Control and Hardware
A large number of programs were used in the project across multiple systems. Over the duration of the project some of these systems underwent upgrades changing parts of the hardware such that the initial results using the reference equation may have slightly different specification than the final algorithm. This meant that the results were not as accurate as they otherwise could have been if a single machine was used that contained all CPU and GPU devices and was not modified over the duration of the project.
Focus on Scope
When the project first began, the scope specified the use of a single algorithm to compared the four architectures. However due to delays and the complexity that would be introduced by such an algorithm, the scope of the project was changed to allow an initial investigatory algorithm. This reference equation focused on the tools and developed insight into the general case of mapping architectures. This came at the reduction of time spent on the final comparisons. Thus finding a balance between exploration and comparison would have lead to a more balanced project.
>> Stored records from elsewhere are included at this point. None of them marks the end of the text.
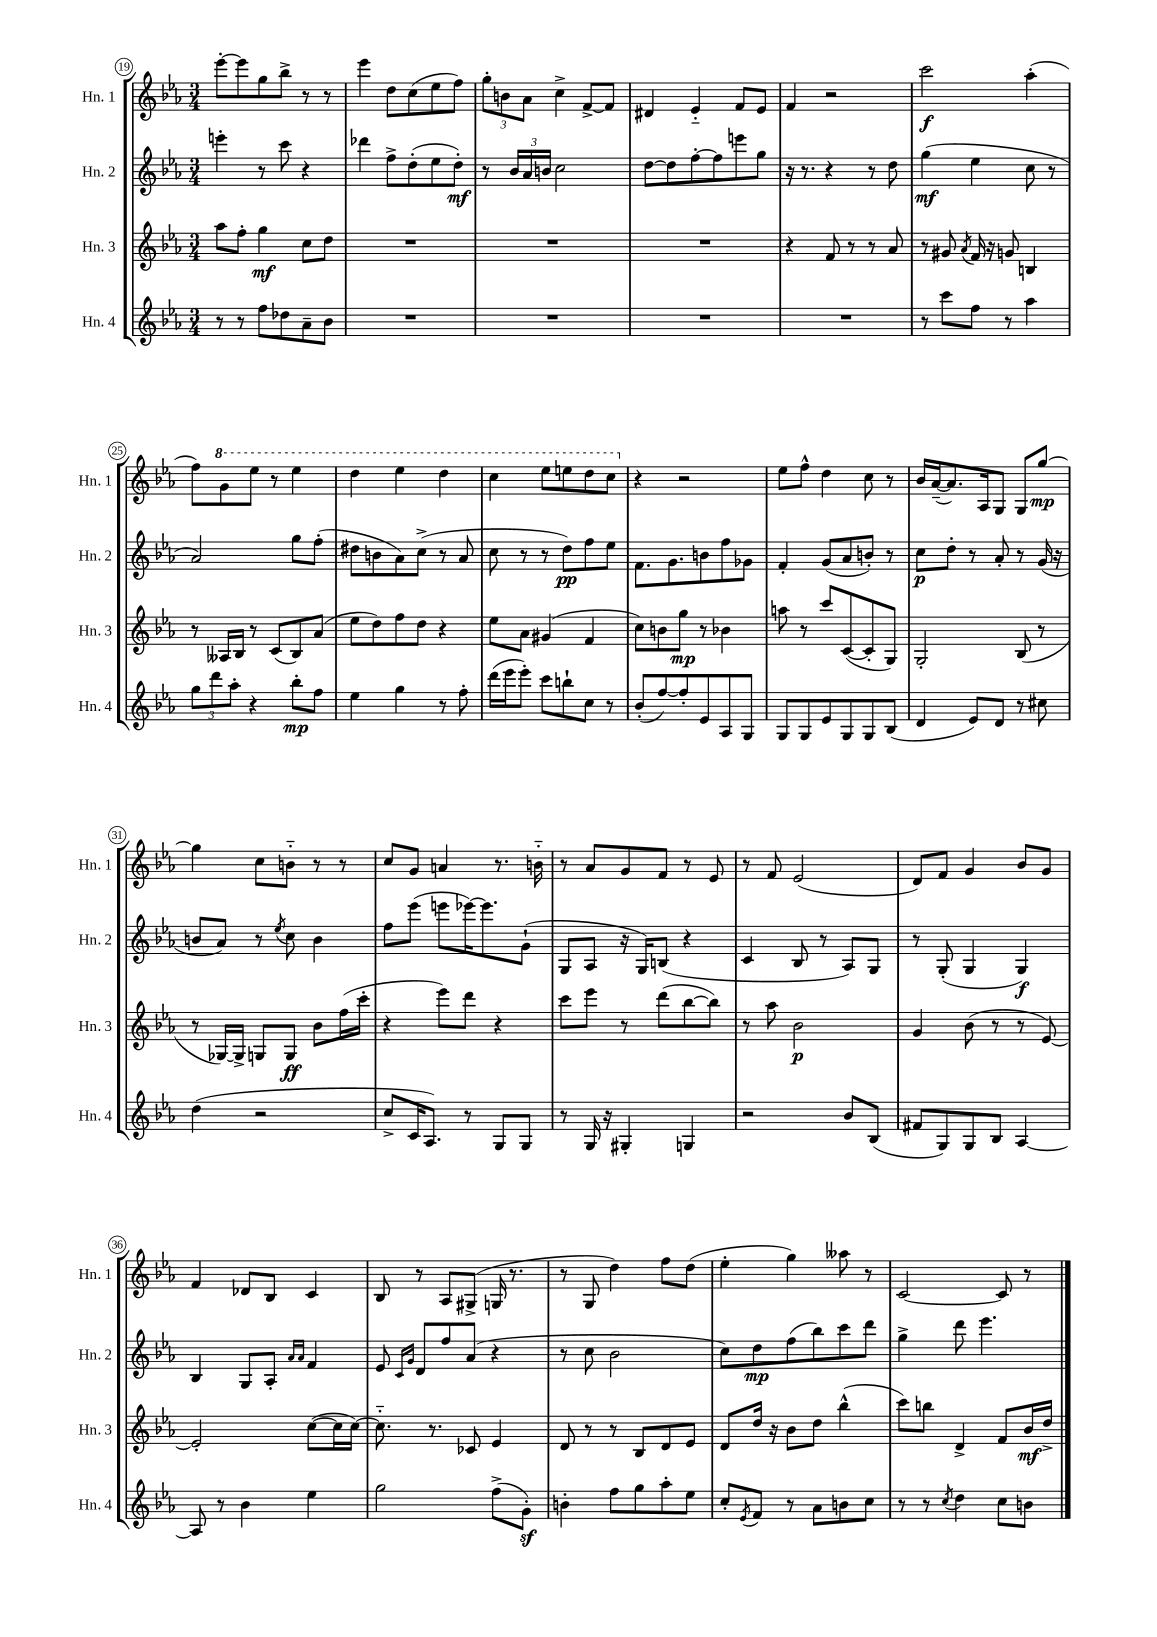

**kern	**dynam	**kern	**dynam	**kern	**dynam	**kern	**dynam
*part4	*part4	*part3	*part3	*part2	*part2	*part1	*part1
*staff4	*staff4	*staff3	*staff3	*staff2	*staff2	*staff1	*staff1
*I"Hn. 4	*	*I"Hn. 3	*	*I"Hn. 2	*	*I"Hn. 1	*
*I'Hn. 4	*	*I'Hn. 3	*	*I'Hn. 2	*	*I'Hn. 1	*
*clefG2	*	*clefG2	*	*clefG2	*	*clefG2	*
*k[b-e-a-]	*	*k[b-e-a-]	*	*k[b-e-a-]	*	*k[b-e-a-]	*
*M3/4	*	*M3/4	*	*M3/4	*	*M3/4	*
=19	=19	=19	=19	=19	=19	=19	=19
8r	.	8aa-\L	.	4eeen'\	.	[8eee-'\L	.
8r	.	8ff'\J	.	.	.	8eee-\]	.
8ff\L	.	4gg\	mf	8r	.	8gg\	.
8dd-X\	.	.	.	8ccc\	.	8bb-^\J	.
8a-~\	.	8cc\L	.	4r	.	8r	.
8b-\J	.	8dd\J	.	.	.	8r	.
=20	=20	=20	=20	=20	=20	=20	=20
2.r	.	2.r	.	4ddd-X\	.	4eee-\	.
.	.	.	.	8ff^\L	.	8dd\L	.
.	.	.	.	(8dd'\	.	(8cc\	.
.	.	.	.	8ee-\	.	8ee-\	.
.	.	.	.	8dd'\J)	mf	8ff\J)	.
=21	=21	=21	=21	=21	=21	=21	=21
2.r	.	2.r	.	8r	.	12gg'\L	.
.	.	.	.	.	.	12bn\	.
.	.	.	.	24b-/LL	.	.	.
.	.	.	.	24a-/	.	12a-\J	.
.	.	.	.	24bn/JJ	.	.	.
.	.	.	.	2cc\	.	4cc^\	.
.	.	.	.	.	.	[8f^/L	.
.	.	.	.	.	.	8f/J]	.
=22	=22	=22	=22	=22	=22	=22	=22
2.r	.	2.r	.	[8dd\L	.	4d#X/	.
.	.	.	.	8dd\]	.	.	.
.	.	.	.	[8ff'\	.	4e-/	.
.	.	.	.	8ff\]	.	.	.
.	.	.	.	8eeen\	.	8f/L	.
.	.	.	.	8gg\J	.	8e-/J	.
=23	=23	=23	=23	=23	=23	=23	=23
2.r	.	4r	.	16r	.	4f/	.
.	.	.	.	8.r	.	.	.
.	.	8f/	.	4r	.	2r	.
.	.	8r	.	.	.	.	.
.	.	8r	.	8r	.	.	.
.	.	8a-/	.	8dd\	.	.	.
=24	=24	=24	=24	=24	=24	=24	=24
8r	.	8r	.	(4gg\	mf	2ccc\	f
8ccc\L	.	8g#X/	.	.	.	.	.
.	.	8qa-/	.	.	.	.	.
8ff\J	.	16f/	.	4ee-\	.	.	.
.	.	16r	.	.	.	.	.
8r	.	8gn/	.	.	.	.	.
4aa-\	.	4Bn/	.	8cc\	.	(4aa-'\	.
.	.	.	.	8r	.	.	.
!!LO:LB:g=z
=25	=25	=25	=25	=25	=25	=25	=25
12gg\L	.	8r	.	2a-/)	.	8ff\L)	.
12ddd\	.	.	.	.	.	.	.
*	*	*	*	*	*	*8va	*
.	.	16A--X/LL	.	.	.	8gg\	.
12aa-'\J	.	.	.	.	.	.	.
.	.	16B-/JJ	.	.	.	.	.
4r	.	8r	.	.	.	8eee-\J	.
.	.	(8c/L	.	.	.	8r	.
8bb-'\L	mp	8B-/)	.	8gg\L	.	4eee-\	.
8ff\J	.	(8a-/J	.	(8ff'\J	.	.	.
=26	=26	=26	=26	=26	=26	=26	=26
4ee-\	.	8ee-\L	.	8dd#X\L	.	4ddd\	.
.	.	8dd\)	.	8bn\	.	.	.
4gg\	.	8ff\	.	8a-\)	.	4eee-\	.
.	.	8dd\J	.	(8cc^\J	.	.	.
8r	.	4r	.	8r	.	4ddd\	.
8ff'\	.	.	.	8a-/	.	.	.
=27	=27	=27	=27	=27	=27	=27	=27
(16ddd\LL	.	8ee-\L	.	8cc\	.	4ccc\	.
16eee-\J	.	.	.	.	.	.	.
8eee-'\J)	.	8a-\J	.	8r	.	.	.
8ccc\L	.	(4g#X/	.	8r	.	8eee-\L	.
8bbn`\	.	.	.	8dd\L)	pp	8eeen\	.
8cc\J	.	4f/	.	8ff\	.	8ddd\	.
8r	.	.	.	8ee-\J	.	8ccc\J	.
=28	=28	=28	=28	=28	=28	=28	=28
*	*	*	*	*	*	*X8va	*
(8b-'/L	.	8cc\L)	.	8.f\L	.	4r	.
[8ff/)	.	8bn\	.	.	.	.	.
.	.	.	.	8.g\	.	.	.
8ff'/]	.	8gg\J	mp	.	.	2r	.
8e-/	.	8r	.	8bn\	.	.	.
8A-/	.	4b-X\	.	8ff\	.	.	.
8G/J	.	.	.	8g-X\J	.	.	.
=29	=29	=29	=29	=29	=29	=29	=29
8G/L	.	8aan\	.	4f'/	.	8ee-\L	.
8G/	.	8r	.	.	.	8ff^^\J	.
8e-/	.	8ccc/L	.	(8g/L	.	4dd\	.
8G/	.	([8c/	.	8a-/	.	.	.
8G/	.	8c'/]	.	8bn'/J)	.	8cc\	.
(8B-/J	.	8G/J)	.	8r	.	8r	.
=30	=30	=30	=30	=30	=30	=30	=30
4d/	.	2G'/	.	8cc\L	p	16b-/LL	.
.	.	.	.	.	.	([16a-~/J	.
.	.	.	.	8dd'\J	.	8.a-/])	.
8e-/L)	.	.	.	8r	.	.	.
.	.	.	.	.	.	16A-/k	.
8d/J	.	.	.	8a-'/	.	8G/J	.
8r	.	(8B-/	.	8r	.	8G/L	.
8cc#X\	.	8r	.	(16g/	.	[8gg/J	mp
.	.	.	.	16r	.	.	.
!!LO:LB:g=z
=31	=31	=31	=31	=31	=31	=31	=31
(4dd\	.	8r	.	8bn/L	.	4gg\]	.
.	.	[16G-X/LL)	.	8a-/J)	.	.	.
.	.	16G-^/JJ]	.	.	.	.	.
2r	.	8Gn/L	.	8r	.	8cc\L	.
.	.	.	.	8qee-/	.	.	.
.	.	8G/J	ff	8cc\	.	8bn\J	.
.	.	8b-\L	.	4b\	.	8r	.
.	.	(16ff\L	.	.	.	8r	.
.	.	16ccc'\JJ	.	.	.	.	.
=32	=32	=32	=32	=32	=32	=32	=32
8cc^/L	.	4r	.	8ff\L	.	8cc/L	.
16c/K	.	.	.	(8eee-\J	.	8g/J	.
8.A-/J)	.	.	.	.	.	.	.
.	.	8eee-\L)	.	8eeen\L	.	4an/	.
8r	.	8ddd\J	.	[16eee-X\K)	.	.	.
.	.	.	.	8.eee-\]	.	.	.
8G/L	.	4r	.	.	.	8.r	.
8G/J	.	.	.	(8g`\J	.	.	.
.	.	.	.	.	.	16bn\	.
=33	=33	=33	=33	=33	=33	=33	=33
8r	.	8ccc\L	.	8G/L	.	8r	.
16G/	.	8eee-\J	.	8A-/J	.	8a-/L	.
16r	.	.	.	.	.	.	.
4G#X'/	.	8r	.	16r	.	8g/	.
.	.	.	.	16G/KL)	.	.	.
.	.	(8ddd\L	.	(8Bn/J	.	8f/J	.
4Gn/	.	[8bb-\	.	4r	.	8r	.
.	.	8bb-\J])	.	.	.	8e-/	.
=34	=34	=34	=34	=34	=34	=34	=34
2r	.	8r	.	4c/	.	8r	.
.	.	8aa-\	.	.	.	8f/	.
.	.	2b-\	p	8B-/	.	(2e-/	.
.	.	.	.	8r	.	.	.
8b-/L	.	.	.	8A-/L)	.	.	.
(8B-/J	.	.	.	8G/J	.	.	.
=35	=35	=35	=35	=35	=35	=35	=35
8f#X/L	.	4g/	.	8r	.	8d/L)	.
8G/)	.	.	.	(8G'/	.	8f/J	.
8G/	.	(8b-\	.	4G/	.	4g/	.
8B-/J	.	8r	.	.	.	.	.
[4A-/	.	8r	.	4G/)	f	8b-/L	.
.	.	[8e-/)	.	.	.	8g/J	.
!!LO:LB:g=z
=36	=36	=36	=36	=36	=36	=36	=36
8A-/]	.	2e-'/]	.	4B-/	.	4f/	.
8r	.	.	.	.	.	.	.
4b-\	.	.	.	8G/L	.	8d-X/L	.
.	.	.	.	8A-'/J	.	8B-/J	.
.	.	.	.	16qqa-/LL	.	.	.
.	.	.	.	16qqa-/JJ	.	.	.
4ee-\	.	([8cc\L	.	4f/	.	4c/	.
.	.	16cc\L]	.	.	.	.	.
.	.	[16cc\JJ)	.	.	.	.	.
=37	=37	=37	=37	=37	=37	=37	=37
2gg\	.	8.cc\]	.	8e-/	.	8B-/	.
.	.	.	.	16qqc/LL	.	.	.
.	.	.	.	16qqg/JJ	.	.	.
.	.	.	.	8d/L	.	8r	.
.	.	8.r	.	.	.	.	.
.	.	.	.	8ff/	.	8A-/L	.
.	.	8c-X/	.	(8a-/J	.	(8G#X^/J	.
(8ff^\L	.	4e-/	.	4r	.	16Gn/	.
.	.	.	.	.	.	8.r	.
8gz'\J)	.	.	.	.	.	.	.
=38	=38	=38	=38	=38	=38	=38	=38
4bn'\	.	8d/	.	8r	.	8r	.
.	.	8r	.	8cc\	.	8G/	.
8ff\L	.	8r	.	2b-\	.	4dd\)	.
8gg\	.	8B-/L	.	.	.	.	.
8aa-'\	.	8d/	.	.	.	8ff\L	.
8ee-\J	.	8e-/J	.	.	.	(8dd\J	.
=39	=39	=39	=39	=39	=39	=39	=39
8cc'/L	.	8d/L	.	8cc\L)	.	4ee-'\	.
8qe-/	.	.	.	.	.	.	.
8f/J	.	16dd/Jk	.	8dd\	mp	.	.
.	.	16r	.	.	.	.	.
8r	.	8b-\L	.	(8ff\	.	4gg\)	.
8a-\L	.	8dd\J	.	8bb-\)	.	.	.
8bn\	.	(4bb-^^\	.	8ccc\	.	8aa--X\	.
8cc\J	.	.	.	8ddd\J	.	8r	.
=40	=40	=40	=40	=40	=40	=40	=40
8r	.	8ccc\L)	.	4gg^\	.	[2c/	.
8r	.	8bbn\J	.	.	.	.	.
8qcc/	.	.	.	.	.	.	.
4dd\	.	4d^/	.	8ddd\	.	.	.
.	.	.	.	4.eee-\	.	.	.
8cc\L	.	8f/L	.	.	.	8c/]	.
8bn\J	.	16b-/L	mf	.	.	8r	.
.	.	16dd^/JJ	.	.	.	.	.
==	==	==	==	==	==	==	==
*-	*-	*-	*-	*-	*-	*-	*-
Addition of New Architectures
The choice of architectures used in this project was limited by availability and thus we were not able to use the latest and best of each technology. In the duration of the project new architectures for both GPU and CPU were either announced or released. Thus a range of new architectures could be used in a future version of this project. These include:
NVIDIA Volta: The newest architecture that NVIDIA intends to release in 2018 is the first GPU to make use of TensorCores. TensorCores are NVIDIA's implementation of a processor designed for big data and machine learning applications including Google search and translate to accelerate neural network computation. AMD Ryzen and Intel i9: AMD and Intel have both released their newest CPU architectures with ever increasing number of cores. These both could be potential areas of look into. Other GPU Cards: both the use of AMD graphics cards, OpenCL and the Vulkan GPU architecture could all be areas of interest in GPU domain. Other Architectures: numerous architectures that were not considered could be investigated including non Xilinx FPGA devices, Raspberry PI and even Mobile Graphics.
Role of Hardware
Budget restrictions played a major role in the scope of this project and as such simulation of hardware was preferred over testing on real devices such as fabricating an ASIC or programming an FPGA. Thus using the projects results, the most viable architectures could be expanded into a range of physical hardware options allowing factors that were not identified during simulations such as noise and the effect of the environment. This would give a better overview of each architectures strengths allowing for more accurate recommendations.
Full System Test
The other major limitation made on the projects scope was the algorithm used. Due to Defence security issues, we were not able to access the full JORN system and instead relied on approximations of a typical workload. The project could hence be expanded to produce results using the entire JORN system and compared against the chosen architecture using real world data. This would then allow a full comparison with the existing system to determine if the proposed architecture would improve performance.
High Level Synthesis
This project explored the issue of taking a pre-existing algorithm written in a high-level language such as C++ mapping it to a range of target architectures. Thus this project could be used as a base for an investigation into the general process of high level synthesis as it extends to the general case.